- **PROBLEM TO SOLVE**: The response must be made up of the lines in the entries below that contain "contenido".

+---+

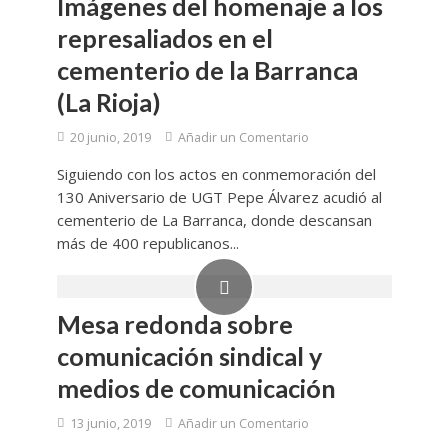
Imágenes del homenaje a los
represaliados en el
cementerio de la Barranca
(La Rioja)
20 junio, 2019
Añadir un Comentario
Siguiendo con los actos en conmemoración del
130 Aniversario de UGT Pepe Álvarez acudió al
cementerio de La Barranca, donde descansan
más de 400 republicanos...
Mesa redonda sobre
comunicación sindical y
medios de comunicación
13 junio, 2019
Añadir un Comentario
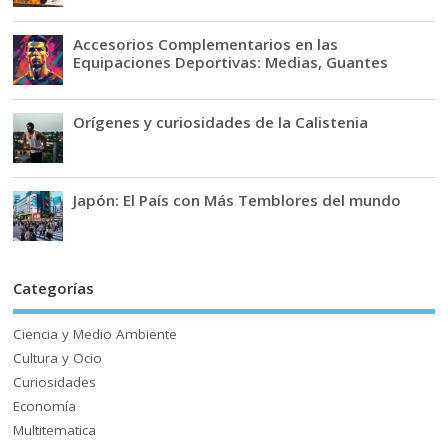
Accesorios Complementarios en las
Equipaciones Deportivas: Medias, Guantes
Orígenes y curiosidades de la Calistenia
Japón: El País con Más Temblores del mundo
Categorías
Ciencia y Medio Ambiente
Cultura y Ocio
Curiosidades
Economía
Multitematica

+---+

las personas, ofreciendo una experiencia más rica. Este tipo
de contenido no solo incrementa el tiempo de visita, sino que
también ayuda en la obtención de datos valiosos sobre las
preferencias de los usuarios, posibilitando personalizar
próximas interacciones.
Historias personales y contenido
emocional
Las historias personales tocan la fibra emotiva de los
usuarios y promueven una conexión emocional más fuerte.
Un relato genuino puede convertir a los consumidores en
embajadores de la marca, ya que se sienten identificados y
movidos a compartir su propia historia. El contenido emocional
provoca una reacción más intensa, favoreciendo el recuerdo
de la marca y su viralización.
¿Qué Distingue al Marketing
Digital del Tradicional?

+---+

- **RESULT FOR THIS TASK**:
de contenido no solo incrementa el tiempo de visita, sino que
Historias personales y contenido
movidos a compartir su propia historia. El contenido emocional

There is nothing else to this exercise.